What the task requires: Report every line below that holds the word "Table".

Supplied data:
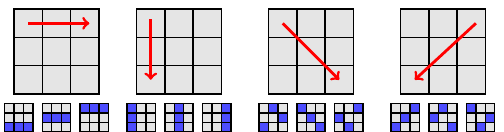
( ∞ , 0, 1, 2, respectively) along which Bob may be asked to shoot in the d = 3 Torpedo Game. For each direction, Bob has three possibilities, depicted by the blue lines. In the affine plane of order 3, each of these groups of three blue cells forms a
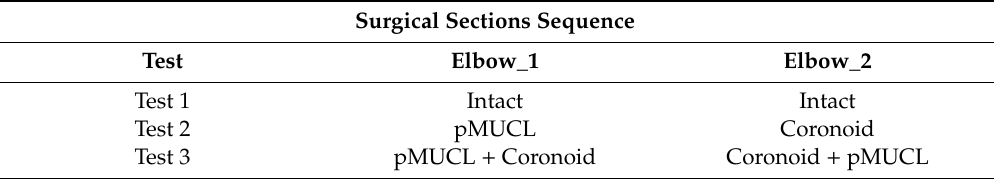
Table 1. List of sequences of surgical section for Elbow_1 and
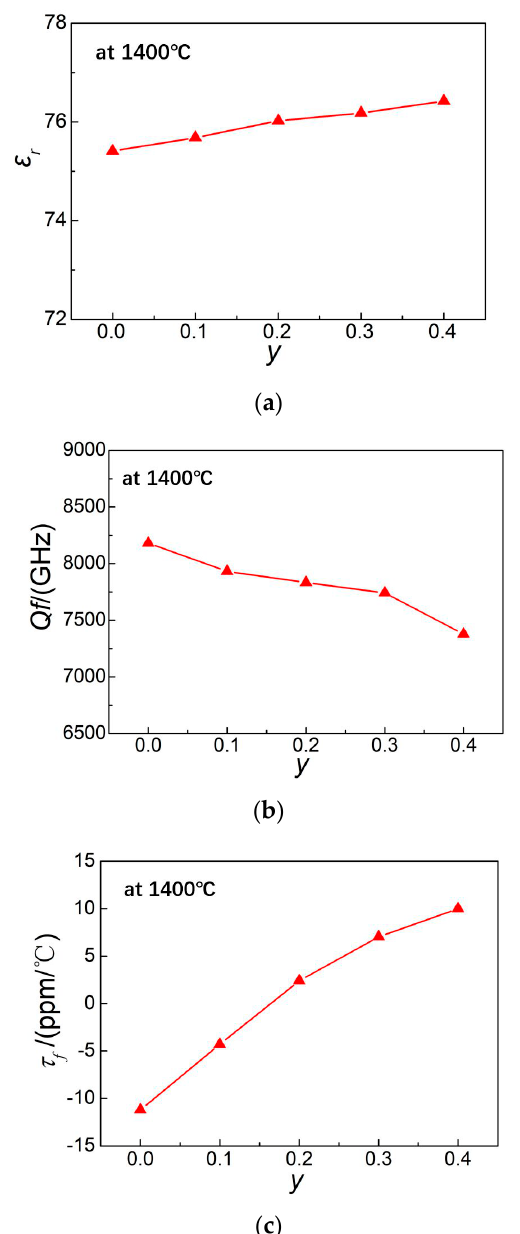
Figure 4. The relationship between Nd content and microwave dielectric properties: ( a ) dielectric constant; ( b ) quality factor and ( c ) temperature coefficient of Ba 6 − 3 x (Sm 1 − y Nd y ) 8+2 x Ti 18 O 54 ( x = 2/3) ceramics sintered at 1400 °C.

...

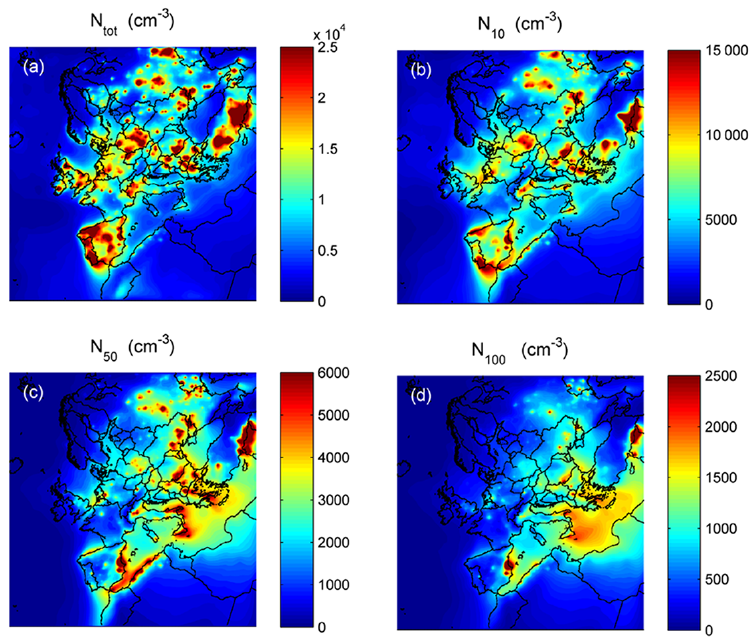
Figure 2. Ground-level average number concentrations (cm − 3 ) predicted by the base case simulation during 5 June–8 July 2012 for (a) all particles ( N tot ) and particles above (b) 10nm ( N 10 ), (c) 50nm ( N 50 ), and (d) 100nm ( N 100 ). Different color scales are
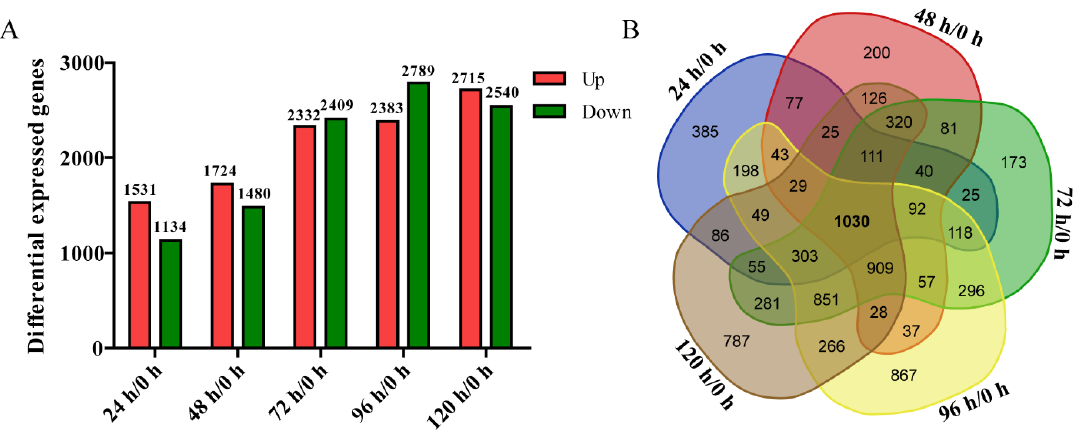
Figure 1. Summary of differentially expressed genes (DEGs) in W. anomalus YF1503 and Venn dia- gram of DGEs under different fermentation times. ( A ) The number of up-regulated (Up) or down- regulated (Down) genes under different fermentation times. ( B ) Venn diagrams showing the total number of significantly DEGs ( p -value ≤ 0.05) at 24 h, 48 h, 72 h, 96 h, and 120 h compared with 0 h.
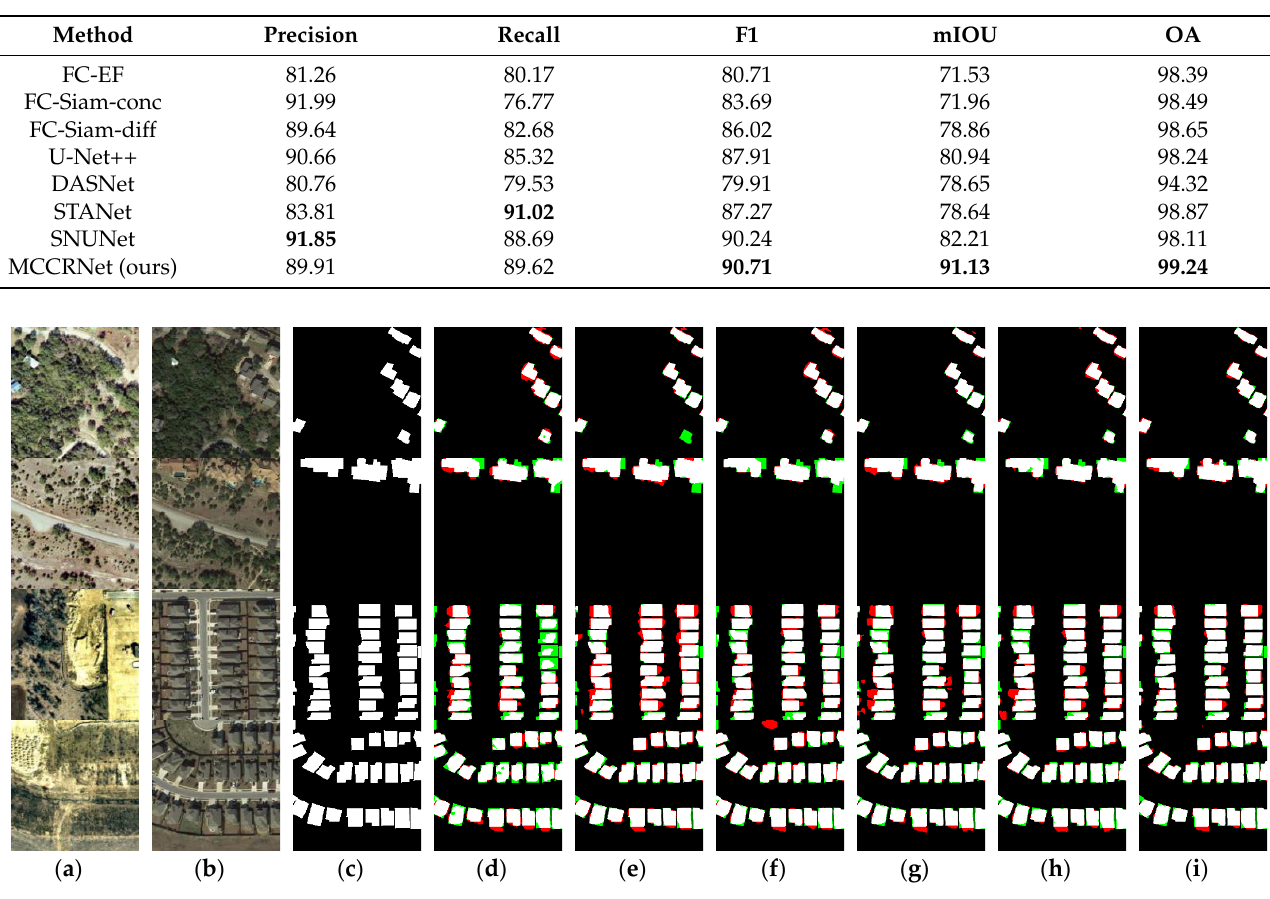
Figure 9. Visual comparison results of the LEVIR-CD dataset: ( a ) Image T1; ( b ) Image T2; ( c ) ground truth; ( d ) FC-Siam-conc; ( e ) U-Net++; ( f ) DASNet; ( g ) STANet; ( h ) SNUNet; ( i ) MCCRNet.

* * *

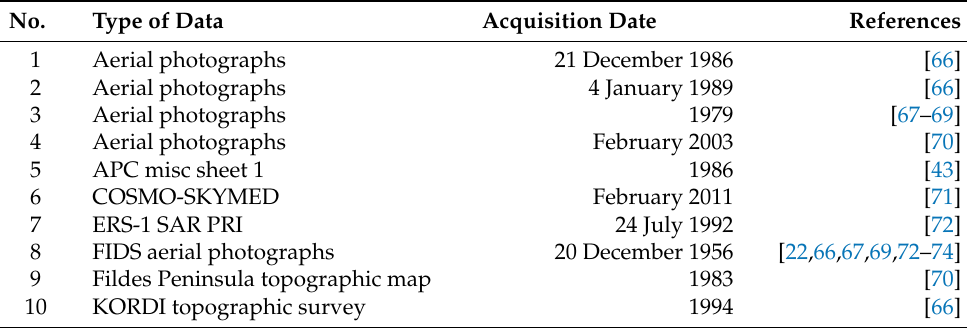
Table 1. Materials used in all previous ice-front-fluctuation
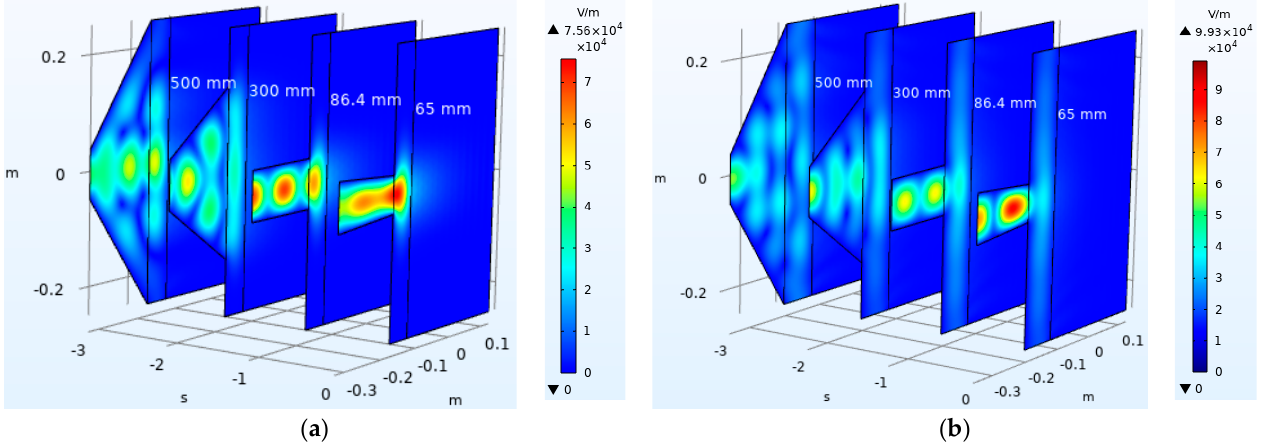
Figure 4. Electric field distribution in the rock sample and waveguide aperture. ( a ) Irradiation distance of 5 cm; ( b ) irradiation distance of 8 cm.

Finished task:
Table 1. List of sequences of surgical section for Elbow_1 and
Table 1. Materials used in all previous ice-front-fluctuation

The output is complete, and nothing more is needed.